Но и это были только слова, и она не знала, может ли он понять то, что она хотела выразить, — это было так неясно и ей самой.
— Но ведь так было и с тобой. Я знаю. Ты затворилась от всех, не хотела видеть меня и никого вообще, и на его похоронах ты не плакала. Я видел тебя на кладбище ночью, ты лежала на его могиле… О чем ты думала тогда? Какие слова мог бы найти для тебя кто-нибудь? Я хорошо видел, как это было, а теперь знаю и сам. Я корил тебя. А теперь не корю.
— Но потом были и другие дни… после его смерти… были дни, когда становилось легче. И я, казалось мне, начинала что-то понимать.
Он яростно замотал головой.
— Что же тут можно понимать? Нет же в этом никакого смысла — в том, что произошло!

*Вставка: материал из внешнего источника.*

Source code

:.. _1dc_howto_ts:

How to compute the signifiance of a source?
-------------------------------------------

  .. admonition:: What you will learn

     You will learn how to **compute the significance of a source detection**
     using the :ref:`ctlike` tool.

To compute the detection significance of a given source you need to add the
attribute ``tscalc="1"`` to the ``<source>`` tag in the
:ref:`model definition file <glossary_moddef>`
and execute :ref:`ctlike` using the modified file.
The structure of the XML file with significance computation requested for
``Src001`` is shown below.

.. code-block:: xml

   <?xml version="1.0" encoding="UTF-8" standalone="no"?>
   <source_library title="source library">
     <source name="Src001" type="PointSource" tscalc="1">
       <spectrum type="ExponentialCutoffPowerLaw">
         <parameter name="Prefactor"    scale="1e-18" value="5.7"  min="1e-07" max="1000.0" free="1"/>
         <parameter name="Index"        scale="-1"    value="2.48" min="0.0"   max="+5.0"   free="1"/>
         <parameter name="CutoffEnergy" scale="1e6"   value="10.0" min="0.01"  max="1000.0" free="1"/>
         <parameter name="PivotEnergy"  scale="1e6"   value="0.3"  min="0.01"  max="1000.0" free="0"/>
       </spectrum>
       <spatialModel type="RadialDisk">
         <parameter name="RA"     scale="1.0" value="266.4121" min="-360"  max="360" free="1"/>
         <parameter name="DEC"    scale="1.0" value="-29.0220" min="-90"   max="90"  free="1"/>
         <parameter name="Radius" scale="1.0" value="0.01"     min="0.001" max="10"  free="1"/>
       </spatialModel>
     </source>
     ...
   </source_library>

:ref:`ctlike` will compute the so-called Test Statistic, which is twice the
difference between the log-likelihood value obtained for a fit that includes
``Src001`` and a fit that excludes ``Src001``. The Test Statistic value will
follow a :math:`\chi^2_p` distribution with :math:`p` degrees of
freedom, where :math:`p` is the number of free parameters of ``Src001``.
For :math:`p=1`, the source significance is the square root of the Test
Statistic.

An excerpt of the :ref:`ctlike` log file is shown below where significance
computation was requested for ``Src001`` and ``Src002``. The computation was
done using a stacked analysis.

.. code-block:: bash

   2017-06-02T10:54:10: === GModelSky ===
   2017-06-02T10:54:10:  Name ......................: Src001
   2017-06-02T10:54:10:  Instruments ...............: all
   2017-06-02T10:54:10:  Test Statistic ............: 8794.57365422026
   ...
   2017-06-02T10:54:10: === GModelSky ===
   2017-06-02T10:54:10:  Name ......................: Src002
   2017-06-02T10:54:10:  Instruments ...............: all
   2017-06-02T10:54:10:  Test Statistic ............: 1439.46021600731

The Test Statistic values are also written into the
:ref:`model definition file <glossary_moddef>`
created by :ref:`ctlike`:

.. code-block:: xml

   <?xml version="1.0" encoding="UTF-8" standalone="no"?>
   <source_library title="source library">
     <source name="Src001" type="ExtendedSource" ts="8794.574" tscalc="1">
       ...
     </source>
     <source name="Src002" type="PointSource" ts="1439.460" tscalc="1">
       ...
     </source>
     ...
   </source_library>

Твой муж был молод, полон сил, он был хороший человек и был счастлив, и ты была счастлива, и вдруг его не стало, и моего ребенка не стало, и в этом нет никакого смысла, ничего, кроме жестокости. Ничего.
Рут бессознательно перебирала в пальцах подол, испуганная неистовством его отчаяния, горечью, звучавшей в его голосе; она была потрясена, потому что привыкла думать, что священник, конечно, знает больше, чем дано знать другим, и многое может понять и объяснить.
Она начала было рассказывать ему о том, как порой мир для нее вдруг менялся и становился прекрасен, как, неизвестно откуда, у нее возникало прозрение, и ей словно бы делался понятен смысл всех вещей. И о том, что она чувствовала на похоронах и что чувствовал Поттер, стоя на коленях возле мертвого тела Бена там, в лесу. А Рэтмен неотрывно глядел на нее, и она видела, что смысл ее слов не доходит до него и нет у нее никакого права говорить ему все это — не существовало для него утешения в его утрате.
Он сказал:
— Все разлетелось на куски, и никто не в силах собрать их воедино. Почему? Почему?
Как могла она знать?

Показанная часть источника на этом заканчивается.